In contrast to most contemporary Tai states, Ngoenyang was mentioned in local chronicles, which provide some information about its history.
In 545 AD, an earthquake destroyed the city of Naknakorn and thus the mueang of Singhanavati. Survivors gathered together and an elective monarchy was established there. The mueang was named Vieng Prueksa, as prueksa means "to discuss".
After 93 years of elective monarchy, King Kalavarnadit of the Lavo Kingdom forced the Vieng Prueksa to accept King Lavachakka as their king in 638 AD. Lavachakkaraj renamed the mueang Hiran.
Lavachakka is hypothesized to have been a tribal chief in the area who gained the support of the Lavo Kingdom. The Lavachakkaraj or "Lao dynasty" would go on to rule the area for 700 years.

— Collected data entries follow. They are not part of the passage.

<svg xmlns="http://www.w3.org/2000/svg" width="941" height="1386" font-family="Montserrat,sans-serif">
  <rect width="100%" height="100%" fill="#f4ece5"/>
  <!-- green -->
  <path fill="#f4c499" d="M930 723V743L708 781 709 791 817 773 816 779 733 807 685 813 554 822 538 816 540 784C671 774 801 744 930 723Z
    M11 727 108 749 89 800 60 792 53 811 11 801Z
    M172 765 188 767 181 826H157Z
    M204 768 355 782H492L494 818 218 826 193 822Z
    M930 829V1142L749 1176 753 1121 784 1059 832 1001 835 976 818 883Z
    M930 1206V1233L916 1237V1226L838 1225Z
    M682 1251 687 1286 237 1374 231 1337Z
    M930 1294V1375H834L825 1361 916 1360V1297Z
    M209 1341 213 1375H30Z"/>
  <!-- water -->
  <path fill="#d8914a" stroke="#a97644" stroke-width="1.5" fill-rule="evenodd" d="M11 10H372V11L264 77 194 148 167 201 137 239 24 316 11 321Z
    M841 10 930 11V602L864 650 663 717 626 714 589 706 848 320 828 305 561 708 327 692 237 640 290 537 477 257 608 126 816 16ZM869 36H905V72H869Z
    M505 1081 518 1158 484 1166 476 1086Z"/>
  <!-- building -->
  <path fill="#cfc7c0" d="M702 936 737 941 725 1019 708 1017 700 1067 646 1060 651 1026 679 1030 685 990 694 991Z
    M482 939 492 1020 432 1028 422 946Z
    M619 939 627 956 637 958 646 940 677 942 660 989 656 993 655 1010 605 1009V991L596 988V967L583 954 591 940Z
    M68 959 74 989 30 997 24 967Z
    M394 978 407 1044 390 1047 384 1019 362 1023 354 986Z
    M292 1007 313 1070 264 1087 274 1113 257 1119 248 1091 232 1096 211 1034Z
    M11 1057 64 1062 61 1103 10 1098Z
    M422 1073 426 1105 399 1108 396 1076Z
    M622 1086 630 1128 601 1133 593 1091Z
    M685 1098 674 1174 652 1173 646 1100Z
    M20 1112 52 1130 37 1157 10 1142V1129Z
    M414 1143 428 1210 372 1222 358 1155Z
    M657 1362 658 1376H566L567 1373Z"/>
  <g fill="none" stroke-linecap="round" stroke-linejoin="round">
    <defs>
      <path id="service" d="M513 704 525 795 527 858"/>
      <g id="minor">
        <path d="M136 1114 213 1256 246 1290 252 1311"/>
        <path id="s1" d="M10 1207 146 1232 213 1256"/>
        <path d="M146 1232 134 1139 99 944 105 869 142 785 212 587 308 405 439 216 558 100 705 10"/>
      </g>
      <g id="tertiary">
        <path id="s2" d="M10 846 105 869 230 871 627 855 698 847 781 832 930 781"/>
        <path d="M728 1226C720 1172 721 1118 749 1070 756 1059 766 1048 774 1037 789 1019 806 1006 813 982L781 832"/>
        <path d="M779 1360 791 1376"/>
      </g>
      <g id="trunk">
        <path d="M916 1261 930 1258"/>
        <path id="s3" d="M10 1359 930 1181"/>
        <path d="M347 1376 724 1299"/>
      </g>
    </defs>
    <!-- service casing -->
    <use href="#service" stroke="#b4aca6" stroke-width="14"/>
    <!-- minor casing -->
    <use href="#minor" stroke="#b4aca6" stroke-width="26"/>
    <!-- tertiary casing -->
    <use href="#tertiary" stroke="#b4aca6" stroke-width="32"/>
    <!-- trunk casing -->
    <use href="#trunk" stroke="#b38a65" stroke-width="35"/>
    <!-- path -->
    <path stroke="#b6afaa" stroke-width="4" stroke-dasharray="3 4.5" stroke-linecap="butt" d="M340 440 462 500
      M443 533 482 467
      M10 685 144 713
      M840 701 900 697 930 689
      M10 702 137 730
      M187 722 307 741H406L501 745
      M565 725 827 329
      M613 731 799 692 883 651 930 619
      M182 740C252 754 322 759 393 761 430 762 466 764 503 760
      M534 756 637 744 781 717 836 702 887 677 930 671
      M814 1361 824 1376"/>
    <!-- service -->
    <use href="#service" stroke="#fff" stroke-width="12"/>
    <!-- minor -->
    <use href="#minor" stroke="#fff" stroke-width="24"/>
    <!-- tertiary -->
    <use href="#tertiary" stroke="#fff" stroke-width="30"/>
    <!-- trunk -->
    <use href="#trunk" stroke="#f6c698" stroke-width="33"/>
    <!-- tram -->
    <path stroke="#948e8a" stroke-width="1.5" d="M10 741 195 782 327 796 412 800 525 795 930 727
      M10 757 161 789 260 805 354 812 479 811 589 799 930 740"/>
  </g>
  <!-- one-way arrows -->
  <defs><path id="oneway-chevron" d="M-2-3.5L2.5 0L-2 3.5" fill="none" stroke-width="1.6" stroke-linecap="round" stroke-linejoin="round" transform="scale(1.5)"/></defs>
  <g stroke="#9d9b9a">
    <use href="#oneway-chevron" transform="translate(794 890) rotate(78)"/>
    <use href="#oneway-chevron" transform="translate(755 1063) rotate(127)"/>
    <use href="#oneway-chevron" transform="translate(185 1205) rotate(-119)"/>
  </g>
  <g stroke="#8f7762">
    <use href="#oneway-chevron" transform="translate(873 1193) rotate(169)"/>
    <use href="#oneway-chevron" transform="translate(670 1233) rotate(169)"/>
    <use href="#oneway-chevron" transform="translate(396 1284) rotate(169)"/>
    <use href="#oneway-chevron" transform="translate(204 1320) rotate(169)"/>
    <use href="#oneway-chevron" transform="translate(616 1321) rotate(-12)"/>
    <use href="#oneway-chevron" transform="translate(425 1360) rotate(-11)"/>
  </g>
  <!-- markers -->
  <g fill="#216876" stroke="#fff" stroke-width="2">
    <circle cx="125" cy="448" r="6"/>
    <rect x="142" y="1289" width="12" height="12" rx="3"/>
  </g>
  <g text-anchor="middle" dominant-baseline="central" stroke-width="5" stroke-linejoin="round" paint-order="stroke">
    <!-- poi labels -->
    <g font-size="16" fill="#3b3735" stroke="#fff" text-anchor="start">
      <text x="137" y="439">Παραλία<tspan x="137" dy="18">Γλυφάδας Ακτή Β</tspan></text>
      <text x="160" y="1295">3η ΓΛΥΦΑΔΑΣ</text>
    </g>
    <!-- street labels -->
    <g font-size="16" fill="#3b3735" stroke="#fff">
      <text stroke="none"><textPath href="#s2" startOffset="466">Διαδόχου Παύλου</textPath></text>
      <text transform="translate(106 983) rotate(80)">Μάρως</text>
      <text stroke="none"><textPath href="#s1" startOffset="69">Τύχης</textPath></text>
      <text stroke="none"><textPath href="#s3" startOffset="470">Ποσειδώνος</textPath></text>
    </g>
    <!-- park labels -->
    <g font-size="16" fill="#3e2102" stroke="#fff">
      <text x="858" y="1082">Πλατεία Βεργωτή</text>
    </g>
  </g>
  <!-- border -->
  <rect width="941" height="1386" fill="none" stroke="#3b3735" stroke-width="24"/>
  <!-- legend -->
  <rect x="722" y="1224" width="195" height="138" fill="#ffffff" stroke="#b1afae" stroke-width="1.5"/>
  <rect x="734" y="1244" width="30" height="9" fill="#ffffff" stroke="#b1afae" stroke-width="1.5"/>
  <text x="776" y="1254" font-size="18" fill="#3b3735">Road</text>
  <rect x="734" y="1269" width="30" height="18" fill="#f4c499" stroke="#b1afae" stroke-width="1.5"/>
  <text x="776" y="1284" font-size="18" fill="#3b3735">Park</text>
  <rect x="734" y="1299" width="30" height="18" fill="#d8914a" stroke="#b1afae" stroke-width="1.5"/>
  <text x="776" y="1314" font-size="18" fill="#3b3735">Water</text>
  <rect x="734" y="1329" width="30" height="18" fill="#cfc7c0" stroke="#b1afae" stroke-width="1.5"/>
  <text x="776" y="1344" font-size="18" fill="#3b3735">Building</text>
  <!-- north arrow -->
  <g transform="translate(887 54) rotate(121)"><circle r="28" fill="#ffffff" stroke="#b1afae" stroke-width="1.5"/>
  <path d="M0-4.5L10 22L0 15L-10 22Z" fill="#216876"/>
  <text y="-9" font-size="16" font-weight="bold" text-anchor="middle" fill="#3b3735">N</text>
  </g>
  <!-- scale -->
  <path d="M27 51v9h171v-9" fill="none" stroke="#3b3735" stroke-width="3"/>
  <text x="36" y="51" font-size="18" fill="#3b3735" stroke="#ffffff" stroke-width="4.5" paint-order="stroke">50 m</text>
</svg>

Lao kiang, the ninth king of Hiran, founded the city of Ngoenyang (modern Chiang Saen) around 850 AD, moved the capital there, and thus became the first King of Ngoenyang. The territorial claims of Ngoenyang extended from Chiang Saen in the west through parts of modern Laos north of Luang Prabang to Thaeng (modern ?i?n Biên Ph?, Vietnam). Ngoenyang fell under the dominion of the Lu mueang Chiang Hung in the north around 1250 AD and remained within that orbit until the Mongol invasions again shifted power in the area.
The religion of Ngoenyang kingdom was heavily influenced by the Theravada Buddhism of the Hariphunchai kingdom to the south. Around 1250, Lao meng the 16th king of Ngoenyang founded Chiangrai and his son, Mangrai, moved the capital to Chiang Rai when he was crowned as the king of Ngoenyang in 1262. In 1281, Mangrai invaded Hariphunchai and captured the capital (modern Lamphun).